3) New applications are rare. That is, we don't scrap our existing
database and start from scratch. We grow, bit by bit, adding,
refactoring, revamping.

It can be very difficult to add commitment control to a mostly batch
system, but believe it or not, there really are crusty old RPG
programmers who are doing it. It is probably true that most midrange
shops avoid commitment control. I cannot speak for anyone else on the
list, but for me, I am very glad to hear about new techniques here.

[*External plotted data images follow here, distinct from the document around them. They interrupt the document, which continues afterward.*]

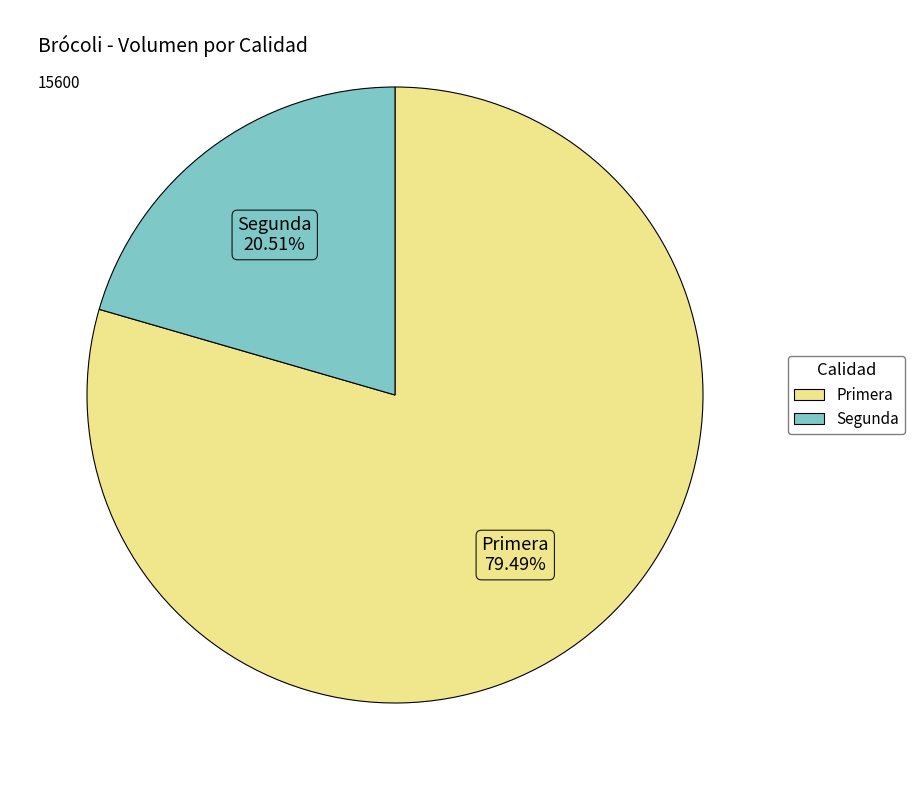

Which category accounts for the majority?

Primera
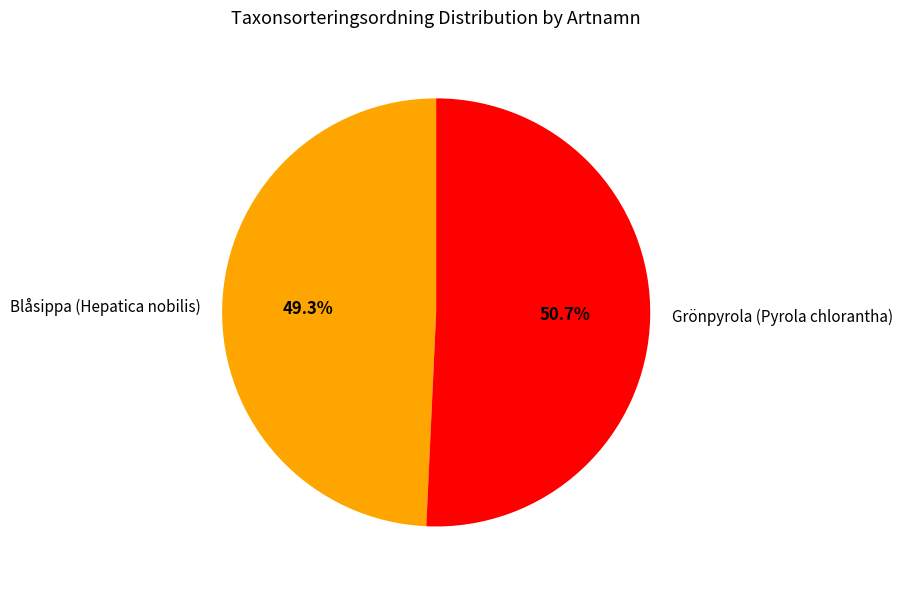

Does any single category account for the majority?

Yes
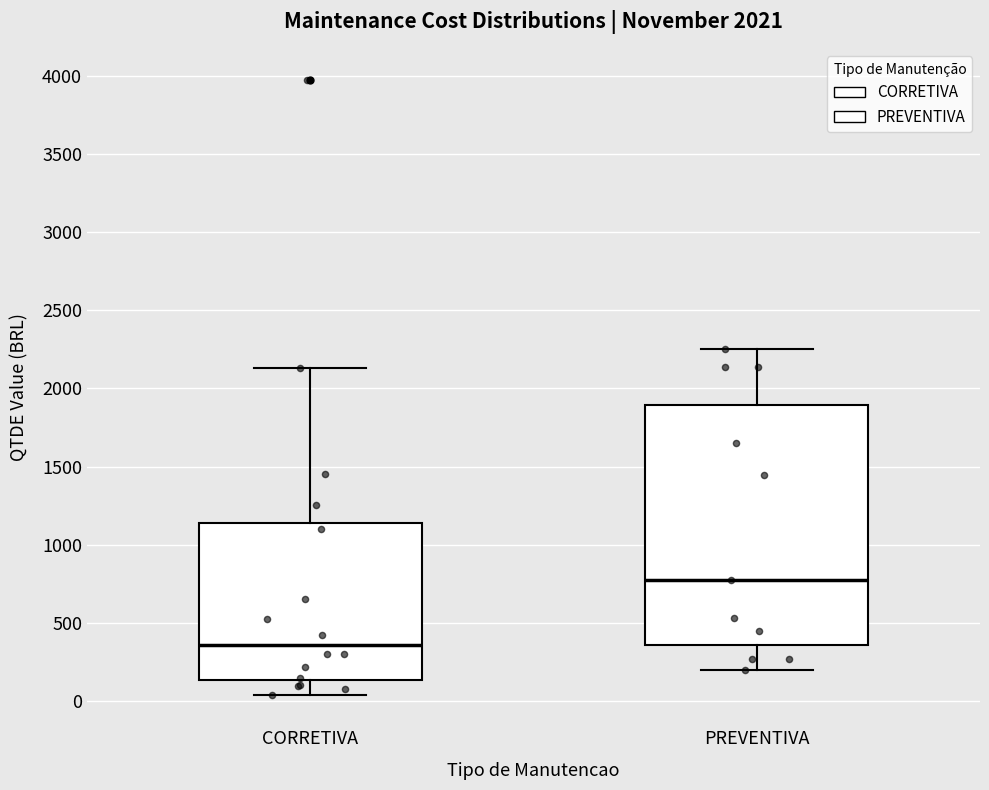

Reading left to right, transcribe this box plot: for each box, give where its median line is, the range the box spans, and where its two whiskers end, as read against the y-axis. The values are not printed on the chart, so give them approximately, as read against the axis.

CORRETIVA: median 350, box 150 to 1150, whiskers 50 to 2150
PREVENTIVA: median 800, box 350 to 1900, whiskers 200 to 2250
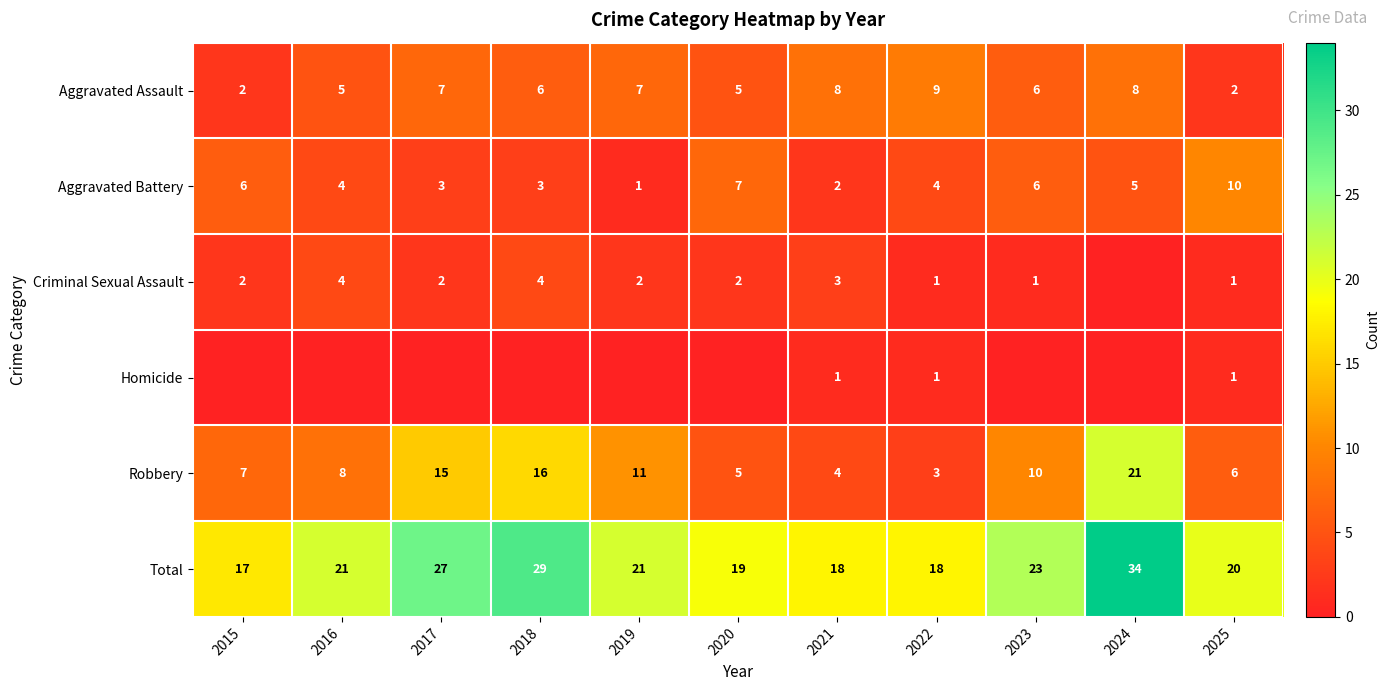

What is the highest value of the Robbery series?

21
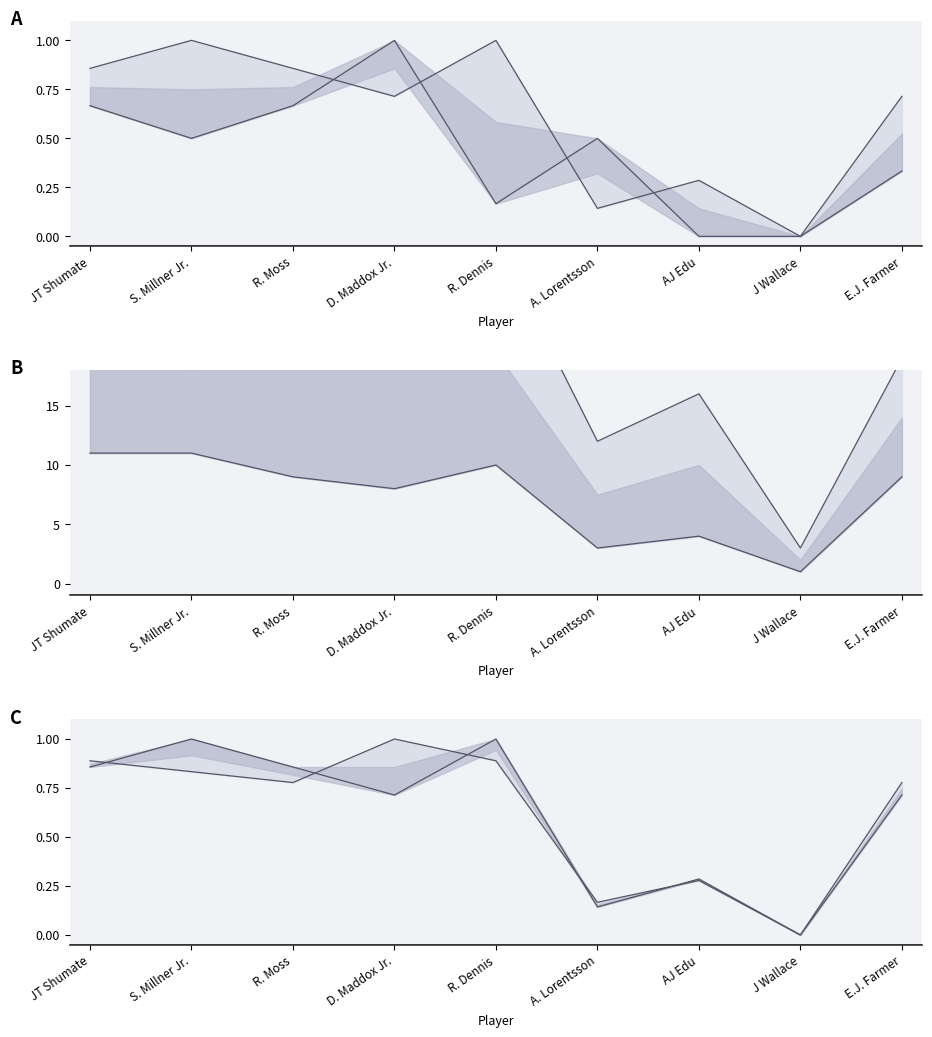

How many lines are shown in the chart?

6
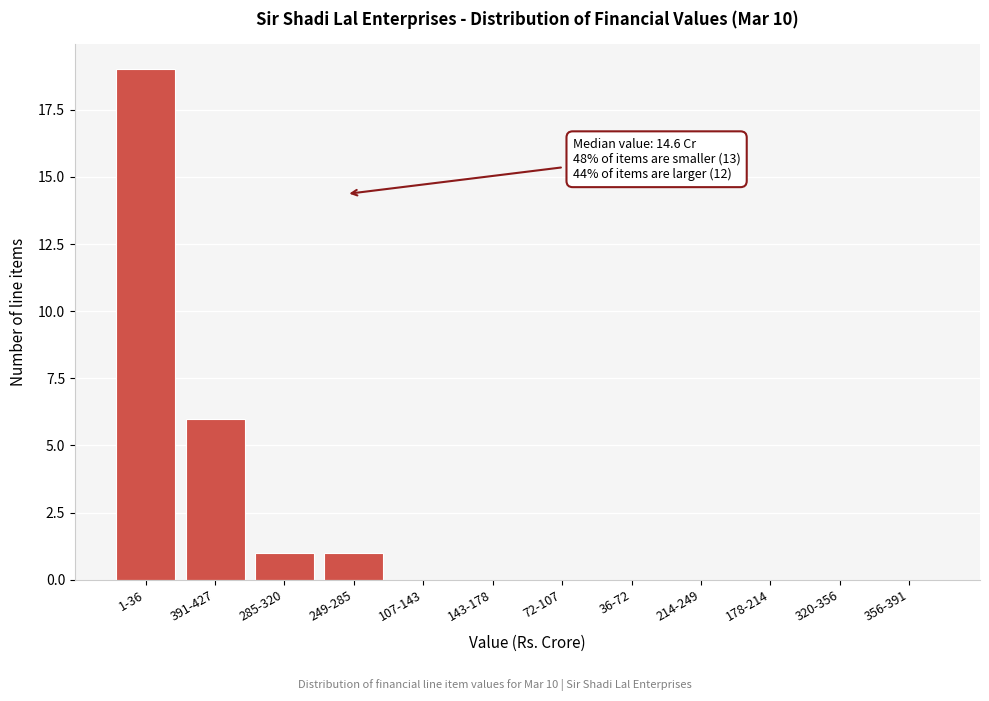

Reading left to right, extract all data points from this chart.

1-36=19	391-427=6	285-320=1	249-285=1	107-143=0	143-178=0	72-107=0	36-72=0	214-249=0	178-214=0	320-356=0	356-391=0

Rather than curse the darkness (most shops don't...) why not write an
article, a tutorial, a wiki page, a blog entry, a letter to the editor,
an IMHO submission or a very long post right here showing how commitment
control can be useful to those of us who aren't aware of the benefits?

--buck

On Wed, Dec 18, 2013 at 1:00 PM, Michael Ryan <michaelrtr@xxxxxxxxx> wrote:

*NC by Nature.


On Wed, Dec 18, 2013 at 12:56 PM, Gary Thompson <gthompson@xxxxxxxxxxx
wrote:

Hmm, two valid and informed point of view.

D*B challenges us to take advantage of technology;
Henrik points to a fact of human nature.

I think we are headed in the direction suggested by D*B;
some will get there sooner, some will not make it.



-----Original Message-----
From: rpg400-l-bounces@xxxxxxxxxxxx [mailto:
rpg400-l-bounces@xxxxxxxxxxxx]
On Behalf Of Henrik Rützou
Sent: Wednesday, December 18, 2013 10:43 AM
To: RPG programming on the IBM i (AS/400 and iSeries)
Subject: Re: Change commitment control after compilation

Dieter,

what is wrong is that most IBM I shops and most IBM I software dosn't use
commitment control and so you are fighting against windmills


On Wed, Dec 18, 2013 at 6:26 PM, D*B <dieter.bender@xxxxxxxxxxxx> wrote:

... and I would suggest to make usage of commitment controll to the
standard of your shop!!!
Or, what's wrong with commitment controll???